-- Stated problem a --
Please reproduce the records below word for word, from their first line through the line containing "crop and rotate: left 3.047%, top", with both of those lines included.

# start of Text provided

In January 2013, I became "Resident Dad" for A Child Grows in Brooklyn, an online home for Brooklyn parents. I wrote about my adventures with food, park-going, music-listening, and general anecdotes and information from my experience as a father of two girls, to whom I referred affectionately in the column early on as String Bean and Butterbean, and later as Checkers and Crazy Eights. I eventually changed my nomer to "Dad for All Seasons," focusing on incorporating my developing role as novice ecologist and role model for sustainable living to my children. I wrote my last column for A Child Grows in 2015 and apparently the links are now dead since the site was bought by a new publisher, but I did keep pdf’s and the little blurbs below!
"Like many Brooklyn dads, I write, and like many Brooklyn writers, I’m a dad. And like many Brooklynites, I came here from somewhere else. I now have two daughters, three-year-old String Bean and seven-month-old Butter Bean. (No, those aren’t their real names—they aren’t even their real nicknames, but they are fairly apt physical descriptions.) I hope to explore this with you, dear reader, on A Child Grows in Brooklyn, sharing my own stories with String Bean and Butter Bean while also hearing and responding to your own stories and concerns as Brooklyn parents."
"Before I met my wife, I’d never had potato-leek soup. I’d seen any reason to, honestly. I’ll even be completely honest: I didn’t really know what a leek was until maybe ten years ago. "
"As my Dancing Baby playlist has grown so have my children, so I’ve had to update the name, which is now the Dancing Kiddo playlist. I’ve also started to subdivide it—by subject, by theme, by mood, by situation—which has provided a wonderful outlet for my obsessive-compulsiveness. It’s with this in mind that I present the first Dancing Kiddo subdivision I developed, Songs about Chickens."
"In the decade before I was married, even before I knew my wife, DUMBO was my own playground. I played Manhunt and Capture the Flag in the streets there with an urban gamers group, hung out alone at the old ferry terminal at the base of Fulton Street imagining I was Walt Whitman, and frequented the bookstores and galleries that sprang up to serve the artist population that was rapidly colonizing the area. I also regularly dropped by an old warehouse showroom after getting a hot chocolate from Jacques Torres (the greatest hot chocolate ever, thank you) and watched the old carousel a couple had bought in the Eighties from an out-of-business carnival in Youngstown, Ohio and stored there, promising someday to get it functional again."
"February has now turned to March, and my family now has four jars of tomatoes left in our cupboard. This was my first year of canning tomatoes, and I think I timed it perfectly. Soon we’ll be out of them, and winter can then move into spring."

# end of Text provided

-- Stated problem b --
Write what comes next in the piece about the dad column for A Child Grows in Brooklyn, picking up from where it stops.

# start of Information supplied

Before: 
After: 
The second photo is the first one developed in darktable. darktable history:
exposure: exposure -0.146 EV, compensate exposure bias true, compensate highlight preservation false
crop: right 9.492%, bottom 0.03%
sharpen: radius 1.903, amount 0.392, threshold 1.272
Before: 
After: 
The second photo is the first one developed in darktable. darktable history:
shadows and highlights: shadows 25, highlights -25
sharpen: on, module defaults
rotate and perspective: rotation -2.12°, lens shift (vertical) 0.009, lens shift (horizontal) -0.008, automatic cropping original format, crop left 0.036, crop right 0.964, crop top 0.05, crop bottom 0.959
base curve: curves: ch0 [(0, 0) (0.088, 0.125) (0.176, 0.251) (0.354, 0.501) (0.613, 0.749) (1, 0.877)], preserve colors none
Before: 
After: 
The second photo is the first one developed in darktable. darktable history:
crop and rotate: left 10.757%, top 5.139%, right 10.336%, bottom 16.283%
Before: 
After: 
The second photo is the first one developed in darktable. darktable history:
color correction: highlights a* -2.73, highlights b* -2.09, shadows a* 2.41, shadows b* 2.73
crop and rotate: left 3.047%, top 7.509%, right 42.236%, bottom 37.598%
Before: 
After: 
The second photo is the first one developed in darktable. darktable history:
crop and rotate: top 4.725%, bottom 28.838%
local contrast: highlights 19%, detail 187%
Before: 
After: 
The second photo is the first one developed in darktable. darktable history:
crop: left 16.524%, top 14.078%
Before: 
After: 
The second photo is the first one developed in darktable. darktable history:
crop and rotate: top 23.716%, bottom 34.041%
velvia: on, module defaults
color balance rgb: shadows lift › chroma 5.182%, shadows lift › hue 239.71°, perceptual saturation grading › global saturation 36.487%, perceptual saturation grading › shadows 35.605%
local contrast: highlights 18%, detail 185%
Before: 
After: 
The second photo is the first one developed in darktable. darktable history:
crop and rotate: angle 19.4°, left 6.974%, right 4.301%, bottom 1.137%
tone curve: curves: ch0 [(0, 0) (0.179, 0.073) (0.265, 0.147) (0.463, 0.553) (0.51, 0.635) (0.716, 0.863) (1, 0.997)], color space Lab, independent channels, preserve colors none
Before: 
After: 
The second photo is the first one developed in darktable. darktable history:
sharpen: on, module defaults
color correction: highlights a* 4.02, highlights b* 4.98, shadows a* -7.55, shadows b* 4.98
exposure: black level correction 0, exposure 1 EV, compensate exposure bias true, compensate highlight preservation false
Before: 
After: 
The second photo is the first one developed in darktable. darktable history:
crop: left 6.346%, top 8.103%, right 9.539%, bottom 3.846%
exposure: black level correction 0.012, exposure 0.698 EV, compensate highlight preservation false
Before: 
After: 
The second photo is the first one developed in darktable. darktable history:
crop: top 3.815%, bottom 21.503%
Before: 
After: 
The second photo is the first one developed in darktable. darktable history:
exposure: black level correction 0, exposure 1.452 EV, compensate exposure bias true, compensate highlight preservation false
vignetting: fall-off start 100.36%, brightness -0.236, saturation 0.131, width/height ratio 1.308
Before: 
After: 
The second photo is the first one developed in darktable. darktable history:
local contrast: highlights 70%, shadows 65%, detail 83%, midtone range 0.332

# end of Information supplied

-- Output a --
Before: 
After: 
The second photo is the first one developed in darktable. darktable history:
exposure: exposure -0.146 EV, compensate exposure bias true, compensate highlight preservation false
crop: right 9.492%, bottom 0.03%
sharpen: radius 1.903, amount 0.392, threshold 1.272
Before: 
After: 
The second photo is the first one developed in darktable. darktable history:
shadows and highlights: shadows 25, highlights -25
sharpen: on, module defaults
rotate and perspective: rotation -2.12°, lens shift (vertical) 0.009, lens shift (horizontal) -0.008, automatic cropping original format, crop left 0.036, crop right 0.964, crop top 0.05, crop bottom 0.959
base curve: curves: ch0 [(0, 0) (0.088, 0.125) (0.176, 0.251) (0.354, 0.501) (0.613, 0.749) (1, 0.877)], preserve colors none
Before: 
After: 
The second photo is the first one developed in darktable. darktable history:
crop and rotate: left 10.757%, top 5.139%, right 10.336%, bottom 16.283%
Before: 
After: 
The second photo is the first one developed in darktable. darktable history:
color correction: highlights a* -2.73, highlights b* -2.09, shadows a* 2.41, shadows b* 2.73
crop and rotate: left 3.047%, top 7.509%, right 42.236%, bottom 37.598%

-- Output b --
"Every single one of my trips to parks last summer with Stringbean involved water. It was a prerequisite, and she took great pains at the beginning of each adventure to pack her swimsuit, apply her sunscreen, and find out in advance not which parks we were visiting but what water would be involved. And being an adult with a remarkable capacity for sapping the mystique and fun out of these spontaneous encounters with my children and my child-self, I’ve spent some time codifying and categorizing these experiences. Once a month this summer, I’d like to present to you my findings. For my June post, I’ll tell you about one of my favorite categories of water-mongering: ferry-riding."
"In last month’s summer Parks Series entry, I wrote about navigating the abundant natural water around our city with Stringbean. But let’s be honest—while a ferry trip is a pleasant diversion, the meat of our outdoor summer activities with our children involve inland water that is decidedly unnatural, whether we’re splashing in city pools, bathing in the majesty of the many fountains, or enjoying the many watery elements of city parks we’d forgotten were even there over the winter and early spring."
"I recently received an email from Anna Sang Park about the film project she’s finishing with her husband Eric McGinty, titled Wallabout after the industrial district between DUMBO and Williamsburg. I’ve been having some wonderful conversations with Anna and Eric over the last week about children (their four-year-old daughter Oona is in a few scenes of the film), art, making a living in the city, even death (Anna had seen a recent post on my blog about my grandmother’s death, and recounted their own experiences losing family and explaining these things to our children). And of course, we talked about their film."
"Both my wife and I are agnostic. Part of the reason I call myself agnostic is that it gives me tangible justification, when people bring up god and religion, for not just saying, 'I don’t know,' but saying, 'I don’t know, and I’ve organized my belief system around it.' Just like most political centrists are not in the direct center but rather the shallow end of the right or left wing, I probably lean more toward atheist , but saying I’m agnostic usually cuts off arguments either because 1)it’s very hard to argue with 'I don’t know,' or 2) the person I’m talking to doesn’t know what agnostic means. Children, though, are a different story. They don’t want to hear 'I don’t know.' They want definite answers, from the people they trust most: their parents."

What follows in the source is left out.